Whether the increased numbers of the total leukocytes or the altered proportions of leukocyte subpopulations in the lungs and NLN contribute directly to the pathophysiology observed for those mice is not clear yet, although the effect was more pronounced and consistent in A30 mice. The prominence of the activated NK cells, activated macrophages, gamma/delta T cells, and cells expressing MHC in the resulting proinflammation suggests that these cell populations are important in adenovirus-mediated pulmonary inflammation. The influence on these cells probably results from the cytokines such as TNF-α (induced by expression of the E1A 289-aa protein). It is well-known that cytokines like TNF-α function to activate nonspecific immune cells, such as NK cells and macrophages, in response to a variety of stimuli (8, 10, 21, 38, 47, 54). The increased proapoptotic injury (approximately 12% of lung cells) in the lungs of A30 mice might explain their smaller lung size as well as their shortened life span (no more than 12 months) compared with those of their nontransgenic littermates (over 24 months) and A97 mice (over 16 months). In addition, how might these mice survive for 6 to 12 months with those stresses in the lungs? The majority of TUNEL-labeled lung epithelial cells were undergoing limited and slow DNA damage, and normally this DNA damage would be repaired and proapoptotic lung cells would still be active, not in the final phase of apoptosis. At the same time, there was still a low level of epithelial cell proliferation, which may partially compensate for some apoptotic epithelial cells. Moreover, the proapoptotic epithelial cells may be healed by constitutive regeneration of pluripotent epithelial cells. It is believed that populations of primitive pluripotent pulmonary epithelial cells are present in lung epithelium, which gives rise to both the alveolar and bronchial pulmonary epithelial cell lineages. These epithelial cell lineages proliferate transiently, although in general they maintain a quiescent state whereby under most circumstances neither proliferation nor cellular apoptosis is detected. However, after injury, the epithelium can regenerate and differentiate into terminally differentiated epithelial cells to compensate for those apoptotic epithelial cells (32).

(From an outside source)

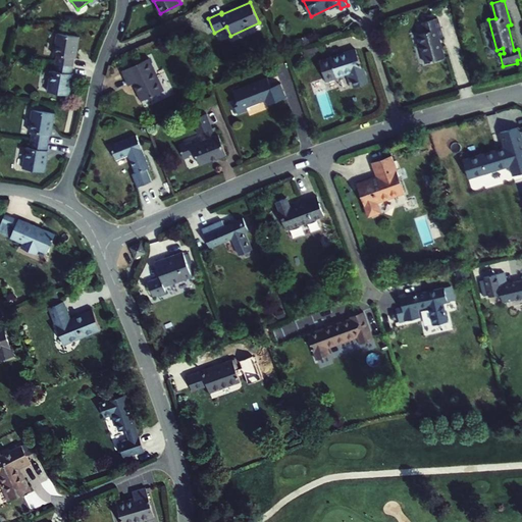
[(426,63),(445,58),(439,38),(442,37),(437,17),(423,22),(425,33),(418,35),(426,63)]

While a few recent reports suggested a correlation existing between the pulmonary latent Ad5 E1A or E1 and the human pulmonary diseases (14, 23, 24, 33, 35), confirmation that latency of Ad5 E1A is related to clinical problems such as chronic respiratory diseases may have to await more-detailed clinic studies. However, Ad5 E1A protein was mainly presented in the pulmonary epithelial cells in either Ad5-infected human lung or Ad5-infected animal models (14, 24, 39, 55). This observation seems to be imitated in our E1A transgenic mice, in which Ad5 E1A protein was mainly expressed in the pulmonary epithelial cells. Taken together, our studies may provide some useful data regarding the in vivo general effects of each E1A protein or latent adenoviral infection. Predominant expression of the 243-aa protein would activate cell proliferation and nodular lesions of lymphocyte-like cells, which, to some extent, may potentially lead to chronic pulmonary diseases. If the 289-aa protein were preferentially expressed, a proapoptotic injury would be activated, leading to an acute pulmonary proinflammation. Overall, adenoviruses have developed both E1A functions to maintain both host and virus survival through a critical balance between these two E1A proteins. The 289-aa-protein-induced cell apoptosis restricts the 243-aa-protein-induced cell proliferation, and vice versa, cell proliferation rescues cell apoptosis. Alteration in either process may lead to susceptibility to nodular lesions of lymphocyte-like cells or proinflammation during Ad5 E1A latency in the lung.